▶ EXERCISE DIRECTIONS
Repeat the records word for word, starting at the very beginning and ending with the line containing "family: Mimidae".

(Collected data entries)

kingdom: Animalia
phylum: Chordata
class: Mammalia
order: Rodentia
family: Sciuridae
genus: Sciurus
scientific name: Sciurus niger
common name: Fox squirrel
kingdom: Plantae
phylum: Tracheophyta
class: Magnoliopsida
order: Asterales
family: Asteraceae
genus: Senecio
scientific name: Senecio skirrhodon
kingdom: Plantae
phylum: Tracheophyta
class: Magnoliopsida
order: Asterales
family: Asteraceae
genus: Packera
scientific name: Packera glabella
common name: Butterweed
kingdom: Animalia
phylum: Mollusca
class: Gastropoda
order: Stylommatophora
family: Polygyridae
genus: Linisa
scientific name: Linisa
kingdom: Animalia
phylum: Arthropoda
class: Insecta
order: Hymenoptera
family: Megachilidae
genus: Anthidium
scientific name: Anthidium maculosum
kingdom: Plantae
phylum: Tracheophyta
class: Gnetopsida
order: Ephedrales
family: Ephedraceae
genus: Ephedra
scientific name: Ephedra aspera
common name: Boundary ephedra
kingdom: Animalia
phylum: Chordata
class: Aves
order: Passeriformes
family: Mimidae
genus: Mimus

▶ THE COMPLETED TASK
kingdom: Animalia
phylum: Chordata
class: Mammalia
order: Rodentia
family: Sciuridae
genus: Sciurus
scientific name: Sciurus niger
common name: Fox squirrel
kingdom: Plantae
phylum: Tracheophyta
class: Magnoliopsida
order: Asterales
family: Asteraceae
genus: Senecio
scientific name: Senecio skirrhodon
kingdom: Plantae
phylum: Tracheophyta
class: Magnoliopsida
order: Asterales
family: Asteraceae
genus: Packera
scientific name: Packera glabella
common name: Butterweed
kingdom: Animalia
phylum: Mollusca
class: Gastropoda
order: Stylommatophora
family: Polygyridae
genus: Linisa
scientific name: Linisa
kingdom: Animalia
phylum: Arthropoda
class: Insecta
order: Hymenoptera
family: Megachilidae
genus: Anthidium
scientific name: Anthidium maculosum
kingdom: Plantae
phylum: Tracheophyta
class: Gnetopsida
order: Ephedrales
family: Ephedraceae
genus: Ephedra
scientific name: Ephedra aspera
common name: Boundary ephedra
kingdom: Animalia
phylum: Chordata
class: Aves
order: Passeriformes
family: Mimidae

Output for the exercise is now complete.